_Recorded data_.

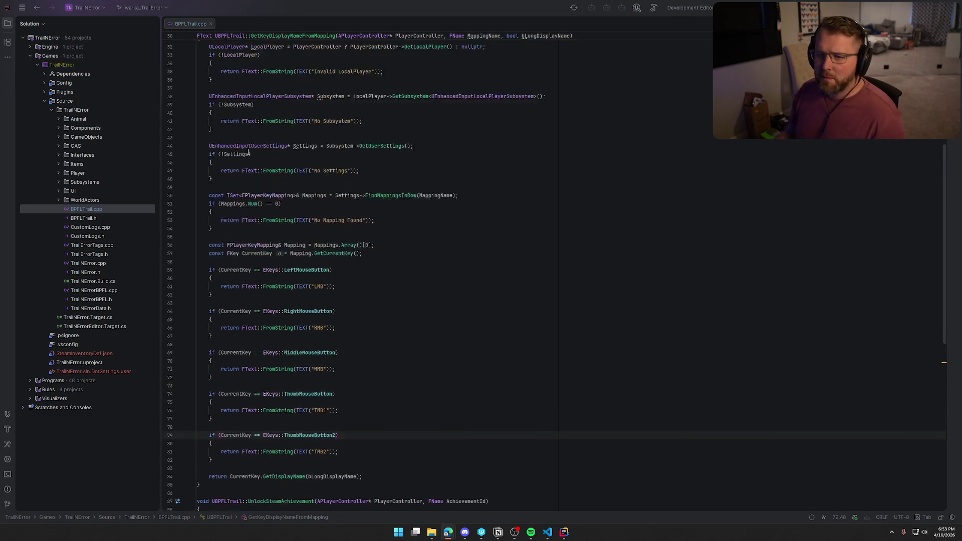
pyautogui.click(198, 78)
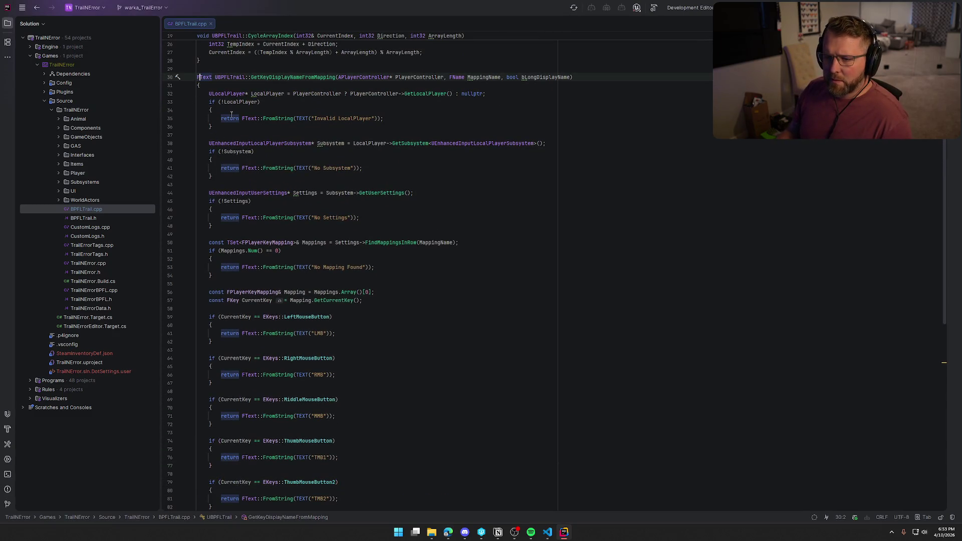
# Select GetKeyDisplayNameFromMapping through line 85 and paste the MappingArray-based replacement
pyautogui.scroll(-8, 350, 250)
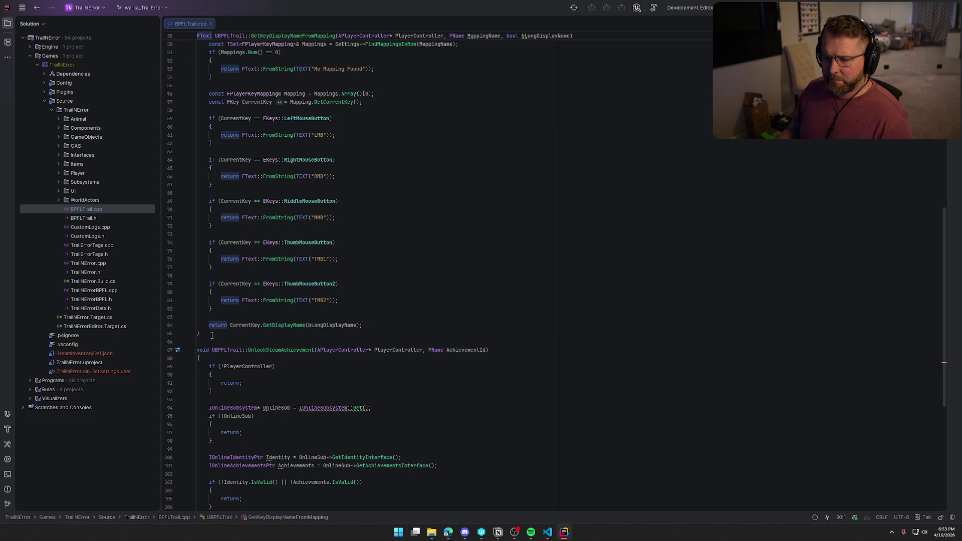
pyautogui.keyDown('shift'); pyautogui.click(421, 334); pyautogui.keyUp('shift')
pyautogui.write('FText UBPFLTrail::GetKeyDisplayNameFromMapping(APlayerController* PlayerController, FName MappingName, bool bLongDisplayName) { \tULocalPlayer* LocalPlayer = PlayerController ? PlayerController->GetLocalPlayer() : nullptr; \tif (!LocalPlayer) \t{ \t\treturn FText::FromString(TEXT("Invalid LocalPlayer")); \t}  \tUEnhancedInputLocalPlayerSubsystem* Subsystem = LocalPlayer->GetSubsystem<UEnhancedInputLocalPlayerSubsystem>(); \tif (!Subsystem) \t{ \t\treturn FText::FromString(TEXT("No Subsystem")); \t}  \tUEnhancedInputUserSettings* Settings = Subsystem->GetUserSettings(); \tif (!Settings) \t{ \t\treturn FText::FromString(TEXT("No Settings")); \t}  \tconst TSet<FPlayerKeyMapping>& Mappings = Settings->FindMappingsInRow(MappingName); \tif (Mappings.Num() == 0) \t{ \t\treturn FText::FromString(TEXT("No Mapping Found")); \t}  \tconst TArray<FPlayerKeyMapping> MappingArray = Mappings.Array(); \tconst FKey CurrentKey = MappingArray[0].GetCurrentKey();  \tif (CurrentKey == EKeys::LeftMouseButton) \t{ \t\treturn FText::FromString(TEXT("LMB")); \t}  \tif (CurrentKey == EKeys::RightMouseButton) \t{ \t\treturn FText::FromString(TEXT("RMB")); \t}  \tif (CurrentKey == EKeys::MiddleMouseButton) \t{ \t\treturn FText::FromString(TEXT("MMB")); \t}  \tif (CurrentKey == EKeys::ThumbMouseButton) \t{ \t\treturn FText::FromString(TEXT("TMB1")); \t}  \tif (CurrentKey == EKeys::ThumbMouseButton2) \t{ \t\treturn FText::FromString(TEXT("TMB2")); \t}  \treturn CurrentKey.GetDisplayName(bLongDisplayName); }')
pyautogui.scroll(8, 476, 270)
pyautogui.scroll(3, 477, 296)
pyautogui.scroll(-3, 478, 296)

_What is needed_.
Nothing but an exact copy belongs in the answer: the lines from the top of the records through the line containing "pyautogui.keyDown('shift'); pyautogui.click(421, 334);", minus the pictures.

_Exercise solution_.
pyautogui.click(198, 78)
# Select GetKeyDisplayNameFromMapping through line 85 and paste the MappingArray-based replacement
pyautogui.scroll(-8, 350, 250)
pyautogui.keyDown('shift'); pyautogui.click(421, 334); pyautogui.keyUp('shift')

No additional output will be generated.